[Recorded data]
- - - -

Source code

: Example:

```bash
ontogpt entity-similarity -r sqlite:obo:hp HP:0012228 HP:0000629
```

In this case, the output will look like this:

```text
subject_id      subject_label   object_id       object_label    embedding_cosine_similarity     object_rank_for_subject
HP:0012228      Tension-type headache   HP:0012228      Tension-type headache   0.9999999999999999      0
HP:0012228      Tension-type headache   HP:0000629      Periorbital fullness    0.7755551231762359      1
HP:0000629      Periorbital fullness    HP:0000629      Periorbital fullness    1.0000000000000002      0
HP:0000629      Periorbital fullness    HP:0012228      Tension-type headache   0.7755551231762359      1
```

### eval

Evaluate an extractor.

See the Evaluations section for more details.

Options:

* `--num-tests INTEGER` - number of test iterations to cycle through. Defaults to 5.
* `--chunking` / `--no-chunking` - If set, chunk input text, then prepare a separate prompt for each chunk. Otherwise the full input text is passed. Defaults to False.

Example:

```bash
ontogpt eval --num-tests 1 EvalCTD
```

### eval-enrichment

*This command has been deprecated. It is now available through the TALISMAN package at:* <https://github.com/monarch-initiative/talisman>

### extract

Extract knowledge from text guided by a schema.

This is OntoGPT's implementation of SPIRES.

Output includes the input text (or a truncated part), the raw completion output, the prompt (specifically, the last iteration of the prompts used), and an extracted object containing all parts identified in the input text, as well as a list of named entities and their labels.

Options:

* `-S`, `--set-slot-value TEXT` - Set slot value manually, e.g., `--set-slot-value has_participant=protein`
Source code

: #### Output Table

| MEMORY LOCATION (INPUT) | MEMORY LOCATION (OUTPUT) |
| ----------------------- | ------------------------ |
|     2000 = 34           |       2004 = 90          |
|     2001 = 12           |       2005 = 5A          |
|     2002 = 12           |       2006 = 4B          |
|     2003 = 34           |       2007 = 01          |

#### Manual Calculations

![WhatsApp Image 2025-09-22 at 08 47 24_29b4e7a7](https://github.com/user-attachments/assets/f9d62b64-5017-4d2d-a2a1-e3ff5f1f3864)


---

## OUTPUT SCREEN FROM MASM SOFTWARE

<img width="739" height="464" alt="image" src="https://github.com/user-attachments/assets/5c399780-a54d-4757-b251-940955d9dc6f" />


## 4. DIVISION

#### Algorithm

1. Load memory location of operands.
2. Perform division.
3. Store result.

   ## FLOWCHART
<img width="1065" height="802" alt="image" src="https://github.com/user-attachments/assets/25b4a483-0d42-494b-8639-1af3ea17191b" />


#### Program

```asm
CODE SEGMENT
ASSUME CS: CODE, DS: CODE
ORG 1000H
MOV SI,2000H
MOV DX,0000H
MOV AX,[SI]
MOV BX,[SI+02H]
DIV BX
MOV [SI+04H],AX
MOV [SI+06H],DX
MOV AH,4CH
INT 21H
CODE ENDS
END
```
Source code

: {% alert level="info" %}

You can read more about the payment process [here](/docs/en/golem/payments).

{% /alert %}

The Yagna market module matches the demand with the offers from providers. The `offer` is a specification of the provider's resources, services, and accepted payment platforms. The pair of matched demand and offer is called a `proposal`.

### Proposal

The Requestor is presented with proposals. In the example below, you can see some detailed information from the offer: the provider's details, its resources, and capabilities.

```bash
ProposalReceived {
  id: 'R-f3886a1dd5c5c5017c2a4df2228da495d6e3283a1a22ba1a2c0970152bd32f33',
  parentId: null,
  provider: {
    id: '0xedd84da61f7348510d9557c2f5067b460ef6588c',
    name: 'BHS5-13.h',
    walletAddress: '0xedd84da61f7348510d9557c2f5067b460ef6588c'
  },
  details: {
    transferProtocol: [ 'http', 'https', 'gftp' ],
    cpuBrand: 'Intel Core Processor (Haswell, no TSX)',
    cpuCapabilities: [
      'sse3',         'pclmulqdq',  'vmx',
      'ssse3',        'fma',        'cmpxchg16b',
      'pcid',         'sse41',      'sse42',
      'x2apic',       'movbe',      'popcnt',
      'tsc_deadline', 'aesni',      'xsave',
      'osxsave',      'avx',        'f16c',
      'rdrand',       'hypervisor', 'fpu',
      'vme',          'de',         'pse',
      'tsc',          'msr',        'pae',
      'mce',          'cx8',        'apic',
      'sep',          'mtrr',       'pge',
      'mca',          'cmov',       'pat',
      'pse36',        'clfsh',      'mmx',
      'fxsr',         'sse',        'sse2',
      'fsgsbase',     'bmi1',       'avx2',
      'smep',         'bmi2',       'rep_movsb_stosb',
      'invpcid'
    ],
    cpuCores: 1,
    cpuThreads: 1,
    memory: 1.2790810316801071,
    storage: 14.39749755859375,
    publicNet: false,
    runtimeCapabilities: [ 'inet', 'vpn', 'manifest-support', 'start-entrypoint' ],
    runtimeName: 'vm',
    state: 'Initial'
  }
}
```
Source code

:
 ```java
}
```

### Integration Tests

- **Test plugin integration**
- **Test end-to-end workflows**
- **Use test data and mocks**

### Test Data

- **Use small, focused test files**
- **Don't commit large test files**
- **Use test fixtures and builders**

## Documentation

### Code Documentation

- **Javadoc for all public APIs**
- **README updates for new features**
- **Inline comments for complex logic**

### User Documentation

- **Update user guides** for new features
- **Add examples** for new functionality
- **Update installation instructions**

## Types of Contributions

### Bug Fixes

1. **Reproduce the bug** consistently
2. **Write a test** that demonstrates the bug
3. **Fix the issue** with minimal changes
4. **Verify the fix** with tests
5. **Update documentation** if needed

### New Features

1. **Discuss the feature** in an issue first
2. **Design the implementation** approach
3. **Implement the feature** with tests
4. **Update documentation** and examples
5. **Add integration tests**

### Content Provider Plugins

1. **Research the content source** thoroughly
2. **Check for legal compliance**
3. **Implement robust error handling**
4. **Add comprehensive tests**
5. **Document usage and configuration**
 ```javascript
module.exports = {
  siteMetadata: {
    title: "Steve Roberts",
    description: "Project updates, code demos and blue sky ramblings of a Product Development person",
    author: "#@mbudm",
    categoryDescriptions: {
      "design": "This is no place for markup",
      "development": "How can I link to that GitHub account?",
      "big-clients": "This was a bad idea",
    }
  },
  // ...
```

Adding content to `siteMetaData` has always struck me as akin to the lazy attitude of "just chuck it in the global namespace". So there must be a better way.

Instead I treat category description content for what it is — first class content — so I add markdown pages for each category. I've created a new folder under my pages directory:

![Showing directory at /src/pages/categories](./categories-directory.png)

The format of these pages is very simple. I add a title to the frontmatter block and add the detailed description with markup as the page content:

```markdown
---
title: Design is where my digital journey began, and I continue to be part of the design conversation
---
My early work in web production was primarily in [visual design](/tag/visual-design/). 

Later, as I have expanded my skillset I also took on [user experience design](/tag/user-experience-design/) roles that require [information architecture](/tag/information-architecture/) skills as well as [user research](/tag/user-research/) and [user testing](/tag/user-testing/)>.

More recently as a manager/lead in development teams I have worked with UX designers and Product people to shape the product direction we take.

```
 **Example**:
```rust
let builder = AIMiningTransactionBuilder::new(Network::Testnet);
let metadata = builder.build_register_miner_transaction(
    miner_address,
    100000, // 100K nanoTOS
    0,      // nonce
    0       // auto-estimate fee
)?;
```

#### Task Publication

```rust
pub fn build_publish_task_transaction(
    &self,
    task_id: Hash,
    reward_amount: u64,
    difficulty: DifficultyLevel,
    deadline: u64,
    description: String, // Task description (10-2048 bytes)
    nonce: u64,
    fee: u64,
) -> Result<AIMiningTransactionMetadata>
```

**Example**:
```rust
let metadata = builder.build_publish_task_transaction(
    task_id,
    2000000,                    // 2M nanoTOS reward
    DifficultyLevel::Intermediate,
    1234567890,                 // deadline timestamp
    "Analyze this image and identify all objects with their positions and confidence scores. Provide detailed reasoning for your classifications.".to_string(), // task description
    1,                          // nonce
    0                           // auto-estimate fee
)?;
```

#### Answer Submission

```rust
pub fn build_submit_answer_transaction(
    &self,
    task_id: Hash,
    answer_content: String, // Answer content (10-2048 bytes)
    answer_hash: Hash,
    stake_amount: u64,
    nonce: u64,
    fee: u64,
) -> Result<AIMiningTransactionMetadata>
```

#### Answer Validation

- - - -

* _Exercise objective_:
The stretch of entries above that starts with the line containing "## Documentation" and goes on through the line containing "3. **Implement the feature** with tests" is to be transcribed exactly, and no other line is to be transcribed.

* _Result of the exercise_:
## Documentation

### Code Documentation

- **Javadoc for all public APIs**
- **README updates for new features**
- **Inline comments for complex logic**

### User Documentation

- **Update user guides** for new features
- **Add examples** for new functionality
- **Update installation instructions**

## Types of Contributions

### Bug Fixes

1. **Reproduce the bug** consistently
2. **Write a test** that demonstrates the bug
3. **Fix the issue** with minimal changes
4. **Verify the fix** with tests
5. **Update documentation** if needed

### New Features

1. **Discuss the feature** in an issue first
2. **Design the implementation** approach
3. **Implement the feature** with tests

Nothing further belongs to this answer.